• **Records**:
((

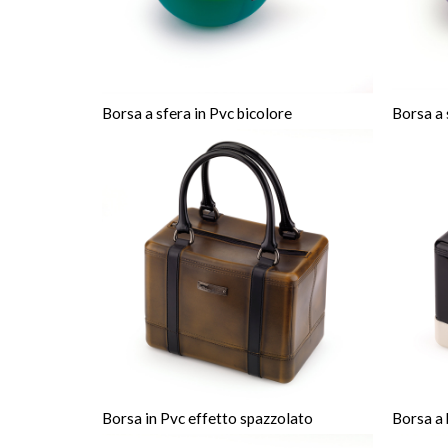
Borsa a sfera in Pvc bicolore
Borsa a 
Borsa in Pvc effetto spazzolato
Borsa a 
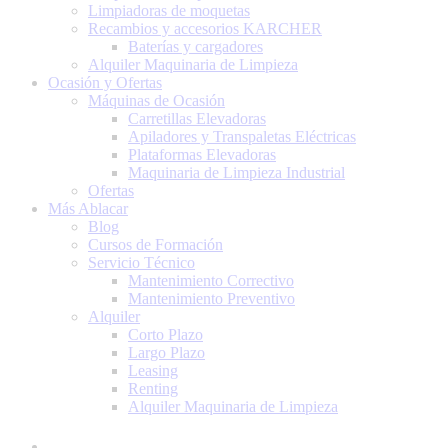
Limpiadoras de moquetas
Recambios y accesorios KARCHER
Baterías y cargadores
Alquiler Maquinaria de Limpieza
Ocasión y Ofertas
Máquinas de Ocasión
Carretillas Elevadoras
Apiladores y Transpaletas Eléctricas
Plataformas Elevadoras
Maquinaria de Limpieza Industrial
Ofertas
Más Ablacar
Blog
Cursos de Formación
Servicio Técnico
Mantenimiento Correctivo
Mantenimiento Preventivo
Alquiler
Corto Plazo
Largo Plazo
Leasing
Renting
Alquiler Maquinaria de Limpieza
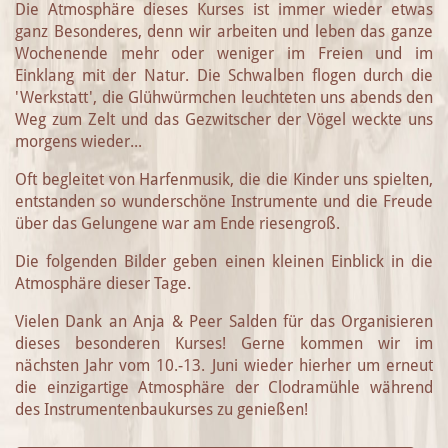
Die Atmosphäre dieses Kurses ist immer wieder etwas
ganz Besonderes, denn wir arbeiten und leben das ganze
Wochenende mehr oder weniger im Freien und im
Einklang mit der Natur. Die Schwalben flogen durch die
'Werkstatt', die Glühwürmchen leuchteten uns abends den
Weg zum Zelt und das Gezwitscher der Vögel weckte uns
morgens wieder...
Oft begleitet von Harfenmusik, die die Kinder uns spielten,
entstanden so wunderschöne Instrumente und die Freude
über das Gelungene war am Ende riesengroß.
Die folgenden Bilder geben einen kleinen Einblick in die
Atmosphäre dieser Tage.
Vielen Dank an Anja & Peer Salden für das Organisieren
dieses besonderen Kurses! Gerne kommen wir im
nächsten Jahr vom 10.-13. Juni wieder hierher um erneut
die einzigartige Atmosphäre der Clodramühle während
des Instrumentenbaukurses zu genießen!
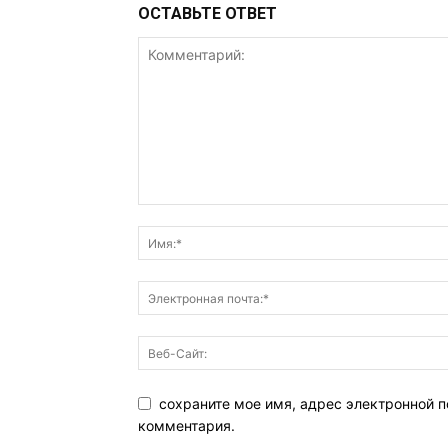
ОСТАВЬТЕ ОТВЕТ
сохраните мое имя, адрес электронной п
комментария.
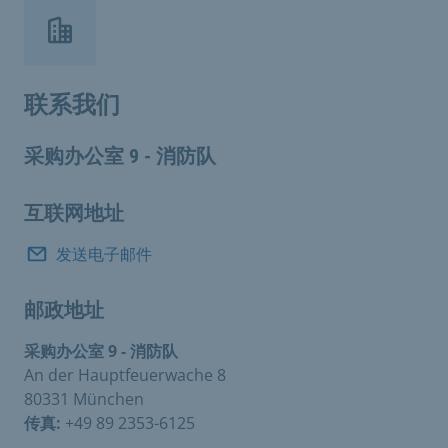
联系我们
采购办公室 9 - 消防队
互联网地址
发送电子邮件
邮政地址
采购办公室 9 - 消防队
An der Hauptfeuerwache 8
80331 München
传真:
+49 89 2353-6125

))

• **The problem**: After locating the line that holds "ganz Besonderes, denn", output exactly the lines from it through the last line of the material above, inclusive, without pictures.

• **Task response**:
ganz Besonderes, denn wir arbeiten und leben das ganze
Wochenende mehr oder weniger im Freien und im
Einklang mit der Natur. Die Schwalben flogen durch die
'Werkstatt', die Glühwürmchen leuchteten uns abends den
Weg zum Zelt und das Gezwitscher der Vögel weckte uns
morgens wieder...
Oft begleitet von Harfenmusik, die die Kinder uns spielten,
entstanden so wunderschöne Instrumente und die Freude
über das Gelungene war am Ende riesengroß.
Die folgenden Bilder geben einen kleinen Einblick in die
Atmosphäre dieser Tage.
Vielen Dank an Anja & Peer Salden für das Organisieren
dieses besonderen Kurses! Gerne kommen wir im
nächsten Jahr vom 10.-13. Juni wieder hierher um erneut
die einzigartige Atmosphäre der Clodramühle während
des Instrumentenbaukurses zu genießen!
ОСТАВЬТЕ ОТВЕТ
сохраните мое имя, адрес электронной п
комментария.
联系我们
采购办公室 9 - 消防队
互联网地址
发送电子邮件
邮政地址
采购办公室 9 - 消防队
An der Hauptfeuerwache 8
80331 München
传真:
+49 89 2353-6125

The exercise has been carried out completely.